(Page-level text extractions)
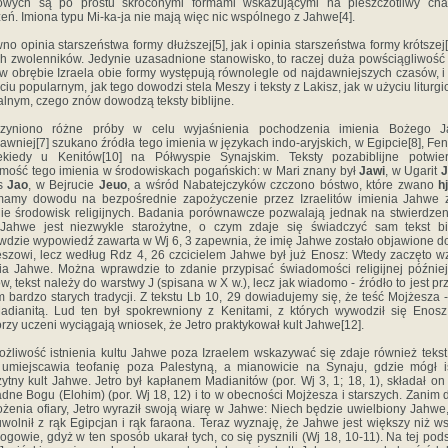
owych są po prostu skróconymi formami wskazującymi na pieszczotliwy char
eń. Imiona ty­pu Mi-ka-ja nie mają więc nic wspólnego z Jahwe[4].
no opinia starszeństwa formy dłuższej[5], jak i opinia starszeństwa formy krótszej
h zwolenników. Jedynie uzasadnione stanowisko, to raczej duża powściągliwość
w obrębie Izraela obie formy występują równolegle od najdawniejszych czasów, i 
ciu popularnym, jak tego dowodzi stela Meszy i teksty z Lakisz, jak w użyciu liturg
cjalnym, czego znów dowodzą teksty biblijne.
zyniono różne próby w celu wyjaśnienia pochodzenia imienia Bożego J
awniej[7] szukano źródła tego imienia w językach indo-aryjskich, w Egipcie[8], Fenic
ekiedy u Kenitów[10] na Półwyspie Synajskim. Teksty pozabiblijne potwier
mość tego imienia w środowiskach pogańskich: w Mari zna­ny był
Jawi
, w Ugarit
os
Jao
, w Bejrucie
Jeuo
, a wśród Nabatejczyków czczono bóstwo, które zwano
h
amy dowodu na bezpośred­nie zapożyczenie przez Izraelitów imienia Jahwe 
ie środowisk religijnych. Badania porównawcze pozwalają jednak na stwierdzen
Jahwe jest niezwykle starożytne, o czym zdaje się świadczyć sam tekst bib
dzie wypowiedź zawarta w Wj 6, 3 zapewnia, że imię Jahwe zostało objawione d
szowi, lecz według Rdz 4, 26 czcicielem Jahwe był już Enosz: Wtedy zaczęto 
ia Jahwe. Można wpraw­dzie to zdanie przypisać świadomości religijnej późnie
w, tekst na­leży do warstwy J (spisana w X w.), lecz jak wiadomo - źródło to jest pr
m bardzo starych tradycji. Z tekstu Lb 10, 29 dowiadujemy się, że teść Mojżesza -
adianitą. Lud ten był spokrewniony z Kenitami, z któ­rych wywodził się Enosz
órzy uczeni wyciągają wniosek, że Jetro praktykował kult Jahwe[12].
żliwość istnienia kultu Jahwe poza Izraelem wskazywać się zdaje również tekst
 umiejscawia teofanię poza Palestyną, a mianowicie na Synaju, gdzie mógł i
żytny kult Jahwe. Jetro był kapłanem Madianitów (por. Wj 3, 1; 18, 1), składał on 
adne Bogu (Elohim) (por. Wj 18, 12) i to w obecności Mojżesza i starszych. Zanim 
ożenia ofiary, Jetro wyraził swoją wiarę w Jahwe: Niech będzie uwielbiony Jahwe,
wolnił z rąk Egipcjan i rąk faraona. Teraz wyznaję, że Jahwe jest większy niż w
bogowie, gdyż w ten sposób ukarał tych, co się pysznili (Wj 18, 10-11). Na tej pod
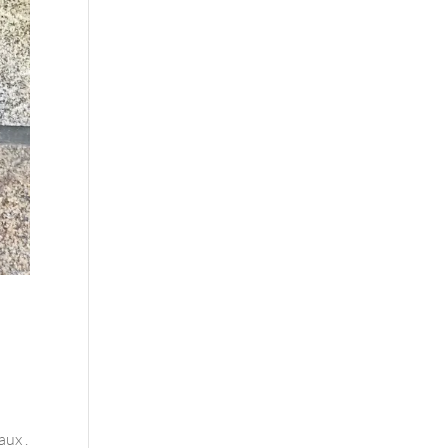
aux .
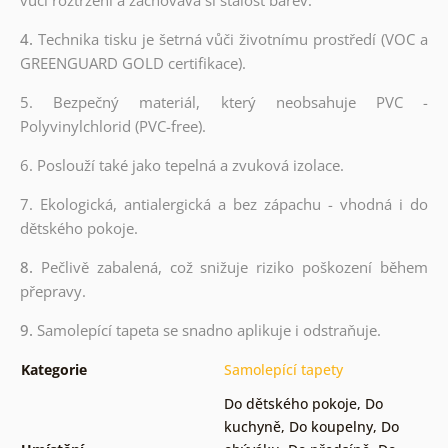
4.
Technika tisku je šetrná vůči životnímu prostředí (VOC a
GREENGUARD GOLD certifikace).
5. Bezpečný materiál, který neobsahuje PVC -
Polyvinylchlorid (PVC-free).
6. Poslouží také jako tepelná a zvuková izolace.
7. Ekologická, antialergická a bez zápachu - vhodná i do
dětského pokoje.
8.
Pečlivě zabalená, což snižuje riziko poškození během
přepravy.
9.
Samolepící tapeta se snadno aplikuje i odstraňuje.
Kategorie
Samolepící tapety
Do dětského pokoje
,
Do
kuchyně
,
Do koupelny
,
Do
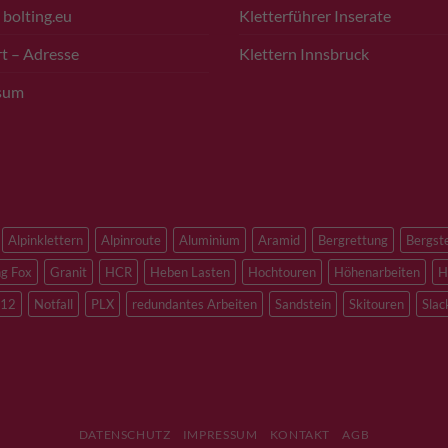
 bolting.eu
Kletterführer Inserate
t – Adresse
Klettern Innsbruck
sum
Alpinklettern
Alpinroute
Aluminium
Aramid
Bergrettung
Bergst
ng Fox
Granit
HCR
Heben Lasten
Hochtouren
Höhenarbeiten
H
12
Notfall
PLX
redundantes Arbeiten
Sandstein
Skitouren
Slac
DATENSCHUTZ
IMPRESSUM
KONTAKT
AGB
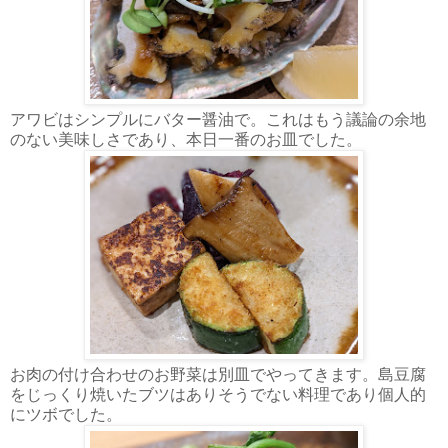
アワビはシンプルにバター醤油で。これはもう議論の余地
のない美味しさであり、本日一番のお皿でした。
お肉の付け合わせのお野菜は別皿でやってきます。島豆腐
をじっくり焼いたブツはありそうでない料理であり個人的
にツボでした。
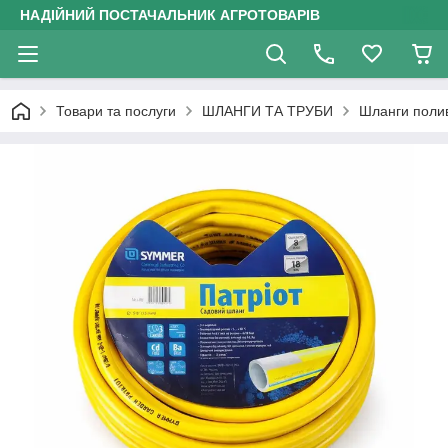
НАДІЙНИЙ ПОСТАЧАЛЬНИК АГРОТОВАРІВ
Товари та послуги
ШЛАНГИ ТА ТРУБИ
Шланги поли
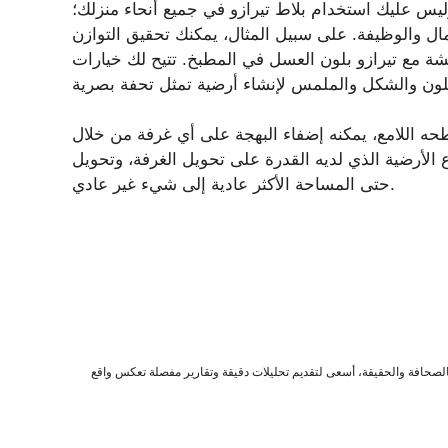
وليس عليك استخدام بلاط تيرازو في جميع أنحاء منزلك؛
مال والوظيفة. على سبيل المثال، يمكنك تحقيق التوازن
 مع تيرازو بلون العسل في المطبخ. تتيح لك خيارات
طحه اللامع، يمكنه إضفاء البهجة على أي غرفة من خلال
ع الأرضية الذي لديه القدرة على تحويل الغرفة، وتحويل
حتى المساحة الأكثر عادية إلى شيء غير عادي.
صحافة والحقيقة، أسعى لتقديم تحليلات دقيقة وتقارير مفصلة تعكس واقع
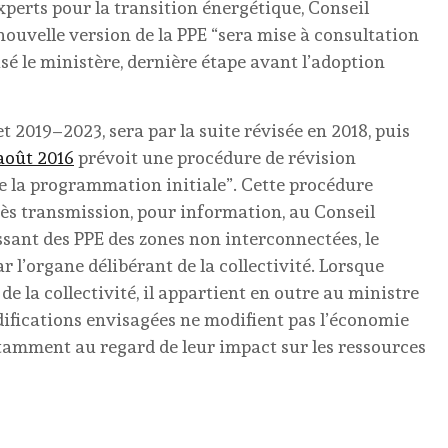
xperts pour la transition énergétique, Conseil
 nouvelle version de la PPE “sera mise à consultation
isé le ministère, dernière étape avant l’adoption
t 2019–2023, sera par la suite révisée en 2018, puis
 août 2016
prévoit une procédure de révision
de la programmation initiale”. Cette procédure
ès transmission, pour information, au Conseil
issant des PPE des zones non interconnectées, le
 l’organe délibérant de la collectivité. Lorsque
 de la collectivité, il appartient en outre au ministre
odifications envisagées ne modifient pas l’économie
tamment au regard de leur impact sur les ressources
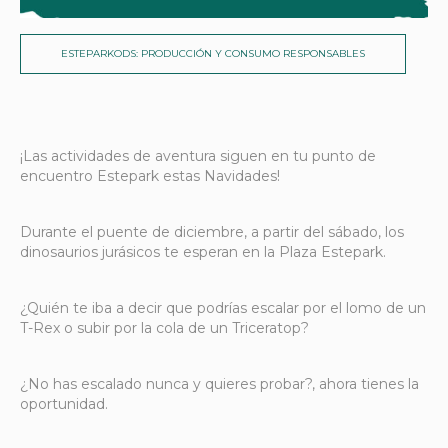
ESTEPARKODS: PRODUCCIÓN Y CONSUMO RESPONSABLES
¡Las actividades de aventura siguen en tu punto de
encuentro Estepark estas Navidades!
Durante el puente de diciembre, a partir del sábado, los
dinosaurios jurásicos te esperan en la Plaza Estepark.
¿Quién te iba a decir que podrías escalar por el lomo de un
T-Rex o subir por la cola de un Triceratop?
¿No has escalado nunca y quieres probar?, ahora tienes la
oportunidad.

■ Work required: Copy every line of text from the records above without changing a character. Leave out the picture markers.

■ Reply to the exercise:
owych są po prostu skróconymi formami wskazującymi na pieszczotliwy char
eń. Imiona ty­pu Mi-ka-ja nie mają więc nic wspólnego z Jahwe[4].
no opinia starszeństwa formy dłuższej[5], jak i opinia starszeństwa formy krótszej
h zwolenników. Jedynie uzasadnione stanowisko, to raczej duża powściągliwość
w obrębie Izraela obie formy występują równolegle od najdawniejszych czasów, i 
ciu popularnym, jak tego dowodzi stela Meszy i teksty z Lakisz, jak w użyciu liturg
cjalnym, czego znów dowodzą teksty biblijne.
zyniono różne próby w celu wyjaśnienia pochodzenia imienia Bożego J
awniej[7] szukano źródła tego imienia w językach indo-aryjskich, w Egipcie[8], Fenic
ekiedy u Kenitów[10] na Półwyspie Synajskim. Teksty pozabiblijne potwier
mość tego imienia w środowiskach pogańskich: w Mari zna­ny był
Jawi
, w Ugarit
os
Jao
, w Bejrucie
Jeuo
, a wśród Nabatejczyków czczono bóstwo, które zwano
h
amy dowodu na bezpośred­nie zapożyczenie przez Izraelitów imienia Jahwe 
ie środowisk religijnych. Badania porównawcze pozwalają jednak na stwierdzen
Jahwe jest niezwykle starożytne, o czym zdaje się świadczyć sam tekst bib
dzie wypowiedź zawarta w Wj 6, 3 zapewnia, że imię Jahwe zostało objawione d
szowi, lecz według Rdz 4, 26 czcicielem Jahwe był już Enosz: Wtedy zaczęto 
ia Jahwe. Można wpraw­dzie to zdanie przypisać świadomości religijnej późnie
w, tekst na­leży do warstwy J (spisana w X w.), lecz jak wiadomo - źródło to jest pr
m bardzo starych tradycji. Z tekstu Lb 10, 29 dowiadujemy się, że teść Mojżesza -
adianitą. Lud ten był spokrewniony z Kenitami, z któ­rych wywodził się Enosz
órzy uczeni wyciągają wniosek, że Jetro praktykował kult Jahwe[12].
żliwość istnienia kultu Jahwe poza Izraelem wskazywać się zdaje również tekst
 umiejscawia teofanię poza Palestyną, a mianowicie na Synaju, gdzie mógł i
żytny kult Jahwe. Jetro był kapłanem Madianitów (por. Wj 3, 1; 18, 1), składał on 
adne Bogu (Elohim) (por. Wj 18, 12) i to w obecności Mojżesza i starszych. Zanim 
ożenia ofiary, Jetro wyraził swoją wiarę w Jahwe: Niech będzie uwielbiony Jahwe,
wolnił z rąk Egipcjan i rąk faraona. Teraz wyznaję, że Jahwe jest większy niż w
bogowie, gdyż w ten sposób ukarał tych, co się pysznili (Wj 18, 10-11). Na tej pod
aux .
4.
Technika tisku je šetrná vůči životnímu prostředí (VOC a
GREENGUARD GOLD certifikace).
5. Bezpečný materiál, který neobsahuje PVC -
Polyvinylchlorid (PVC-free).
6. Poslouží také jako tepelná a zvuková izolace.
7. Ekologická, antialergická a bez zápachu - vhodná i do
dětského pokoje.
8.
Pečlivě zabalená, což snižuje riziko poškození během
přepravy.
9.
Samolepící tapeta se snadno aplikuje i odstraňuje.
Kategorie
Samolepící tapety
Do dětského pokoje
,
Do
kuchyně
,
Do koupelny
,
Do
 bolting.eu
Kletterführer Inserate
t – Adresse
Klettern Innsbruck
sum
Alpinklettern
Alpinroute
Aluminium
Aramid
Bergrettung
Bergst
ng Fox
Granit
HCR
Heben Lasten
Hochtouren
Höhenarbeiten
H
12
Notfall
PLX
redundantes Arbeiten
Sandstein
Skitouren
Slac
DATENSCHUTZ
IMPRESSUM
KONTAKT
AGB
アワビはシンプルにバター醤油で。これはもう議論の余地
のない美味しさであり、本日一番のお皿でした。
お肉の付け合わせのお野菜は別皿でやってきます。島豆腐
をじっくり焼いたブツはありそうでない料理であり個人的
にツボでした。
НАДІЙНИЙ ПОСТАЧАЛЬНИК АГРОТОВАРІВ
Товари та послуги
ШЛАНГИ ТА ТРУБИ
Шланги поли
وليس عليك استخدام بلاط تيرازو في جميع أنحاء منزلك؛
مال والوظيفة. على سبيل المثال، يمكنك تحقيق التوازن
 مع تيرازو بلون العسل في المطبخ. تتيح لك خيارات
طحه اللامع، يمكنه إضفاء البهجة على أي غرفة من خلال
ع الأرضية الذي لديه القدرة على تحويل الغرفة، وتحويل
حتى المساحة الأكثر عادية إلى شيء غير عادي.
صحافة والحقيقة، أسعى لتقديم تحليلات دقيقة وتقارير مفصلة تعكس واقع
xperts pour la transition énergétique, Conseil
 nouvelle version de la PPE “sera mise à consultation
isé le ministère, dernière étape avant l’adoption
t 2019–2023, sera par la suite révisée en 2018, puis
 août 2016
prévoit une procédure de révision
de la programmation initiale”. Cette procédure
ès transmission, pour information, au Conseil
issant des PPE des zones non interconnectées, le
 l’organe délibérant de la collectivité. Lorsque
 de la collectivité, il appartient en outre au ministre
odifications envisagées ne modifient pas l’économie
tamment au regard de leur impact sur les ressources
ESTEPARKODS: PRODUCCIÓN Y CONSUMO RESPONSABLES
¡Las actividades de aventura siguen en tu punto de
encuentro Estepark estas Navidades!
Durante el puente de diciembre, a partir del sábado, los
dinosaurios jurásicos te esperan en la Plaza Estepark.
¿Quién te iba a decir que podrías escalar por el lomo de un
T-Rex o subir por la cola de un Triceratop?
¿No has escalado nunca y quieres probar?, ahora tienes la
oportunidad.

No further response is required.